● **MATERIAL FOR THIS TASK**
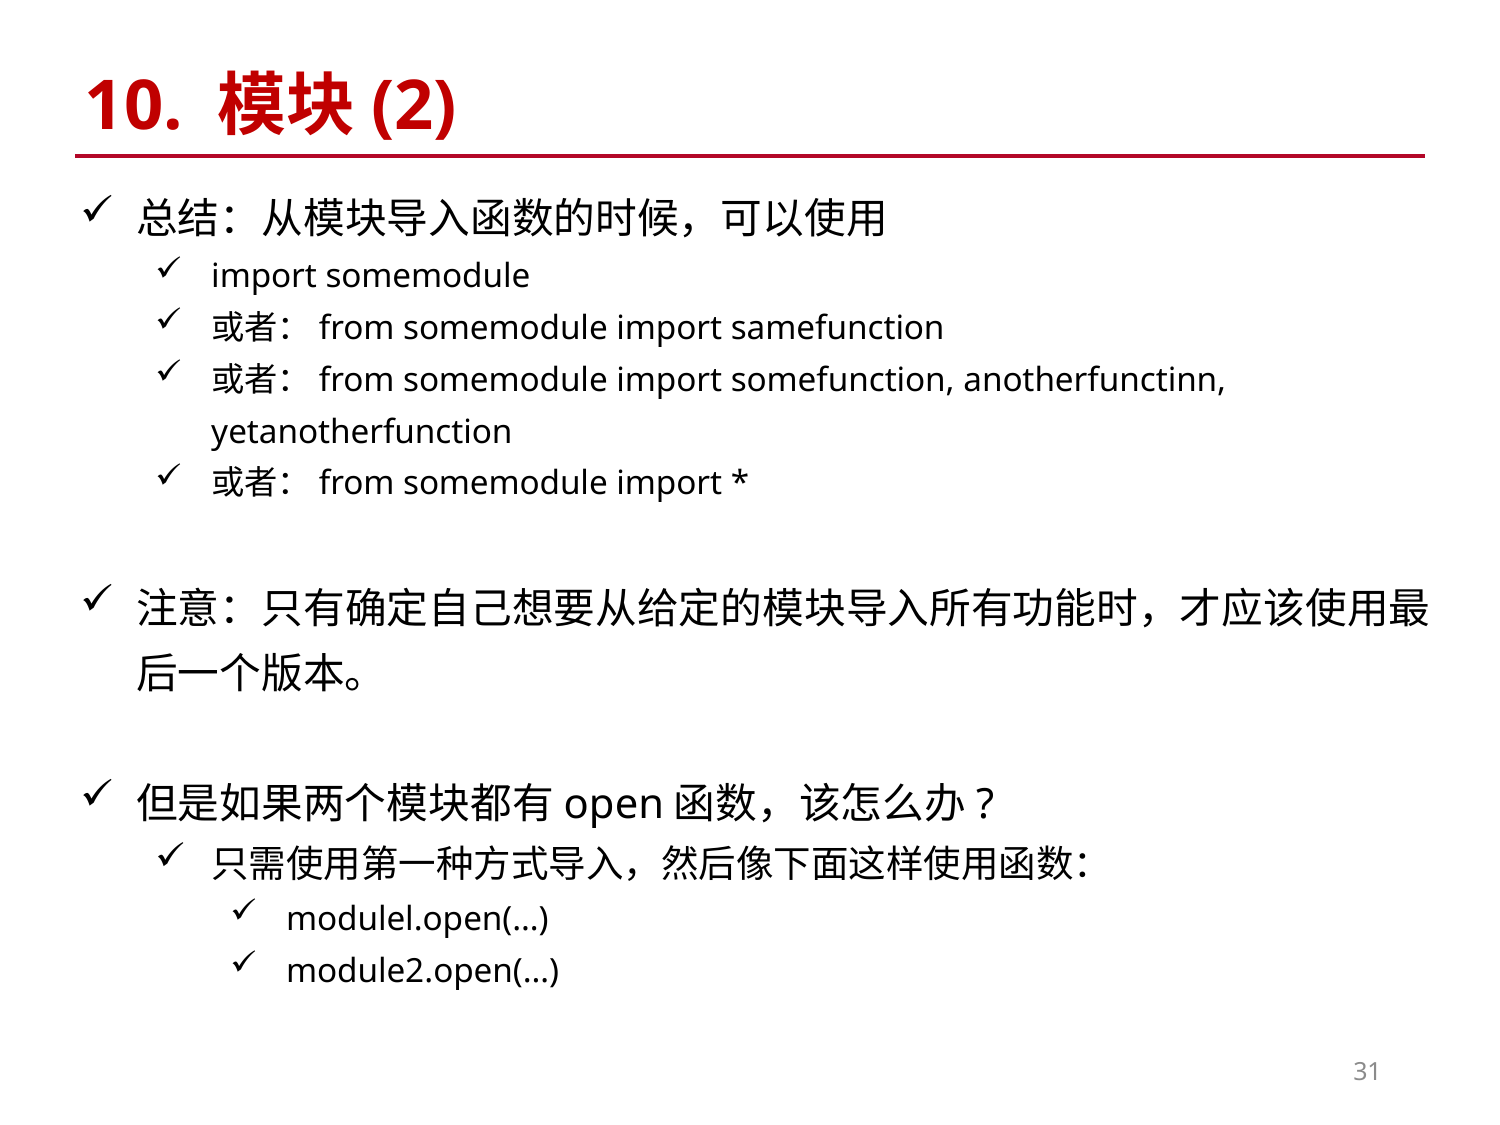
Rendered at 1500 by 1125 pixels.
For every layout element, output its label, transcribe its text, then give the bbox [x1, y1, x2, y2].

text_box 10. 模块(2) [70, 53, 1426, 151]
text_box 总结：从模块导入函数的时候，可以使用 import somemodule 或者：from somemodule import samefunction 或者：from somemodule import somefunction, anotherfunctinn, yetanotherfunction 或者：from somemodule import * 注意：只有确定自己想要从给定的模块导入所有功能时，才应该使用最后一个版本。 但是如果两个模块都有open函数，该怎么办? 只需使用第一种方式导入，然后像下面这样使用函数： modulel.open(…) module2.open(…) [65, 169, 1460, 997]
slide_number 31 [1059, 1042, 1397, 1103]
--
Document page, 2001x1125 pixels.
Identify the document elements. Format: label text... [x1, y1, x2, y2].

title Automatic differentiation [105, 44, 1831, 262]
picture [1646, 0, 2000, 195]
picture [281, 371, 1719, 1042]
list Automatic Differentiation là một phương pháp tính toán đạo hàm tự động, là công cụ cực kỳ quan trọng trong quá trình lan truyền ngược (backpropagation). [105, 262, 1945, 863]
--
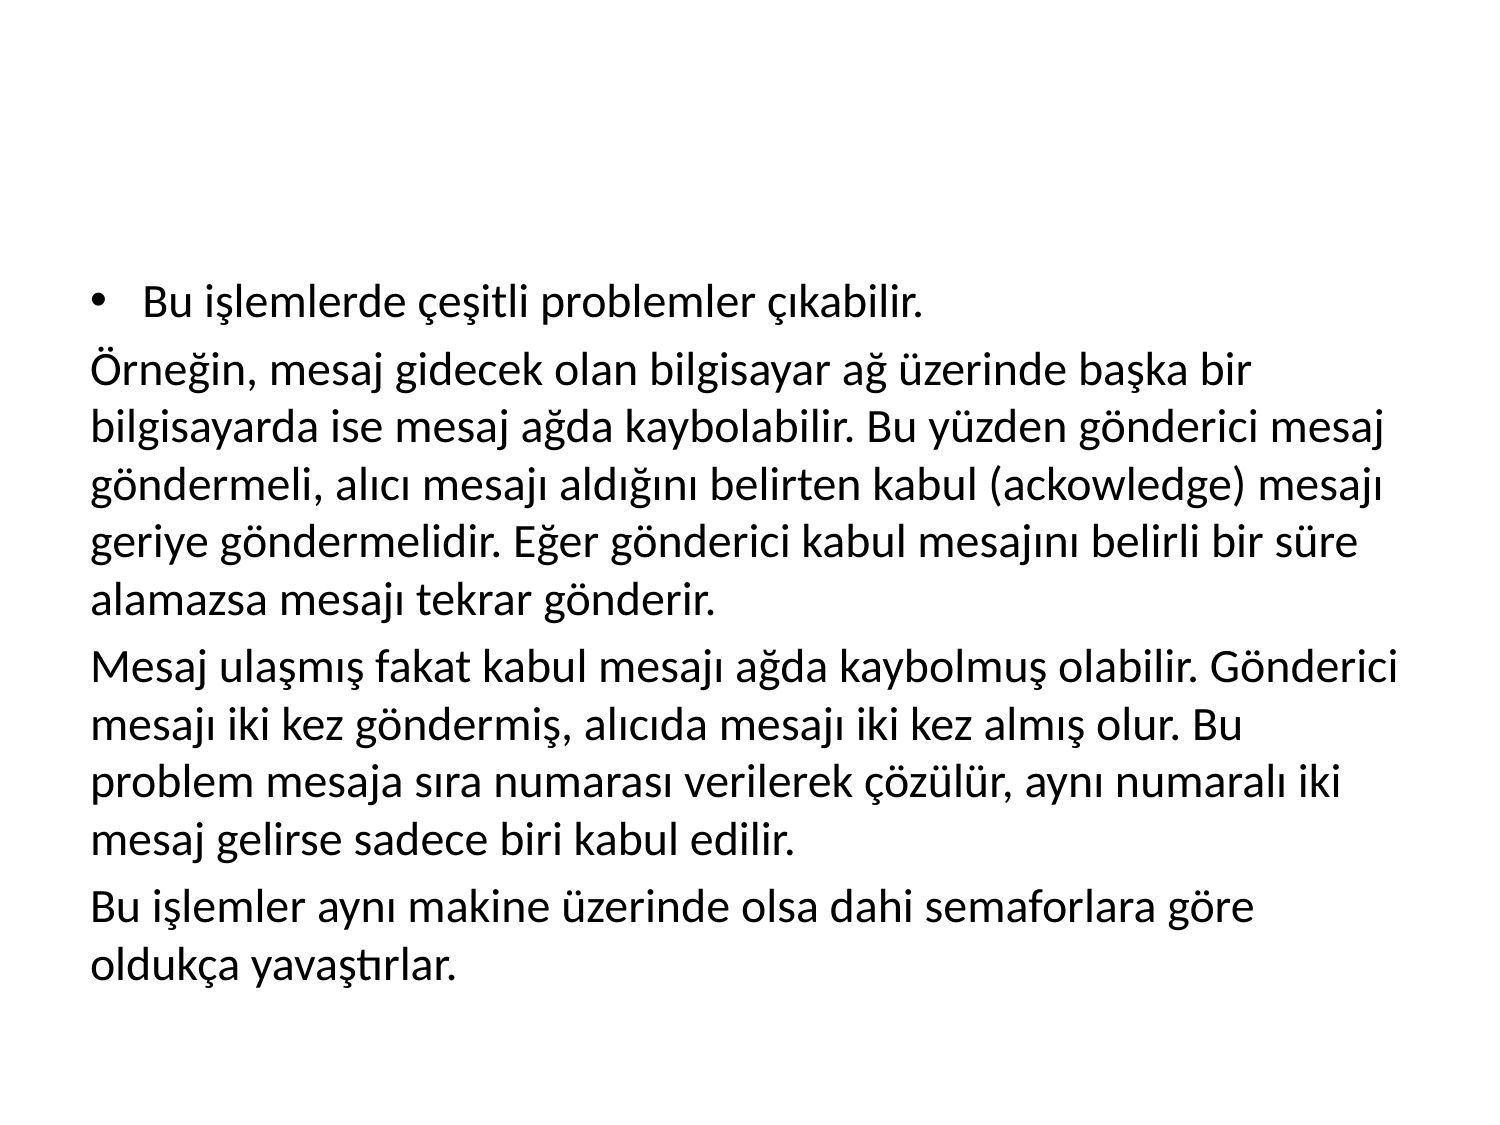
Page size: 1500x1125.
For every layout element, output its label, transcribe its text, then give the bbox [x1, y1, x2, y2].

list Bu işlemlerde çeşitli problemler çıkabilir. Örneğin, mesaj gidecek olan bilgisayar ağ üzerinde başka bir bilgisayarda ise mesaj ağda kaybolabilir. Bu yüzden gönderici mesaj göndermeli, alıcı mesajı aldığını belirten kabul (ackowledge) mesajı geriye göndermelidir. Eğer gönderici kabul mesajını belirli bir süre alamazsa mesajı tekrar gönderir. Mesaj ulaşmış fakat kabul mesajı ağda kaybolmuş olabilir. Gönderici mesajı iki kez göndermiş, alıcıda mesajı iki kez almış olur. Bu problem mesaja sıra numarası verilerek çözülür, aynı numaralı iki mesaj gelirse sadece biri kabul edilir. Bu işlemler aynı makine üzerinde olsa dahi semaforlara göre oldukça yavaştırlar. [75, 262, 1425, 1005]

● **INSTRUCTION**
The job is to copy each line from the material above that holds the word "pixels".

● **TASK RESULT**
Rendered at 1500 by 1125 pixels.
Document page, 2001x1125 pixels.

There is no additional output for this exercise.